[Stored items]
▽
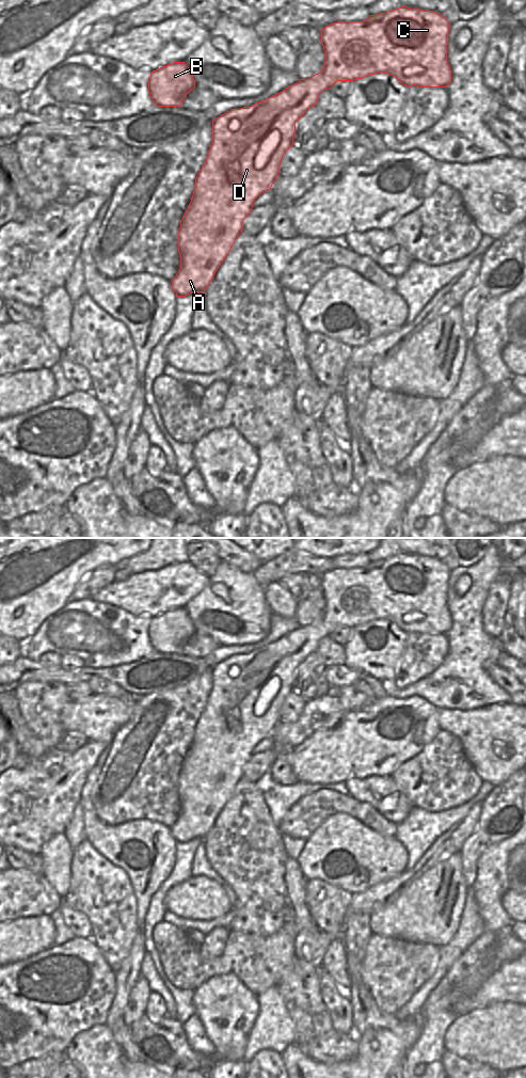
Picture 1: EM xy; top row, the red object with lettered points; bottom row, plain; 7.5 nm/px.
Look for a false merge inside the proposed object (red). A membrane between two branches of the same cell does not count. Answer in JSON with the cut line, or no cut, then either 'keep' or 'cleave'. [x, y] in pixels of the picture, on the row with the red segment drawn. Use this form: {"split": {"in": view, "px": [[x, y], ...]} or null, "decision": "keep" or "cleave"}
{"split": null, "decision": "keep"}

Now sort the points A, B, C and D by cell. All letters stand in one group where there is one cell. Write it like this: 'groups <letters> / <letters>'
groups A B C D

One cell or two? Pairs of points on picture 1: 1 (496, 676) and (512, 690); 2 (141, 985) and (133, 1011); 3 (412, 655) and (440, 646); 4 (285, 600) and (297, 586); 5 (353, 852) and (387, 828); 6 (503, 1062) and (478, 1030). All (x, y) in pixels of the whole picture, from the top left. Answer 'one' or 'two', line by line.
1: one
2: one
3: one
4: two
5: two
6: one

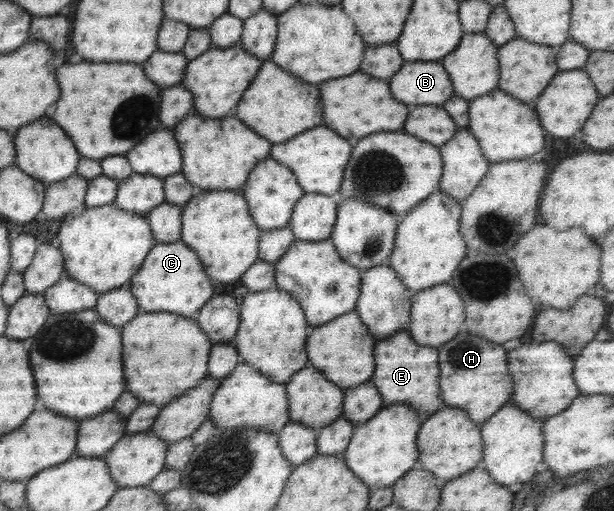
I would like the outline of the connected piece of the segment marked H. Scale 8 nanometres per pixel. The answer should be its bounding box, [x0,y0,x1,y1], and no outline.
[438,328,514,424]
△
- Work task -
None of the images should be copied, but every entry must be given again exactly.

- Response to this exercise -
Picture 1: EM xy; top row, the red object with lettered points; bottom row, plain; 7.5 nm/px.
Look for a false merge inside the proposed object (red). A membrane between two branches of the same cell does not count. Answer in JSON with the cut line, or no cut, then either 'keep' or 'cleave'. [x, y] in pixels of the picture, on the row with the red segment drawn. Use this form: {"split": {"in": view, "px": [[x, y], ...]} or null, "decision": "keep" or "cleave"}
{"split": null, "decision": "keep"}

Now sort the points A, B, C and D by cell. All letters stand in one group where there is one cell. Write it like this: 'groups <letters> / <letters>'
groups A B C D

One cell or two? Pairs of points on picture 1: 1 (496, 676) and (512, 690); 2 (141, 985) and (133, 1011); 3 (412, 655) and (440, 646); 4 (285, 600) and (297, 586); 5 (353, 852) and (387, 828); 6 (503, 1062) and (478, 1030). All (x, y) in pixels of the whole picture, from the top left. Answer 'one' or 'two', line by line.
1: one
2: one
3: one
4: two
5: two
6: one

I would like the outline of the connected piece of the segment marked H. Scale 8 nanometres per pixel. The answer should be its bounding box, [x0,y0,x1,y1], and no outline.
[438,328,514,424]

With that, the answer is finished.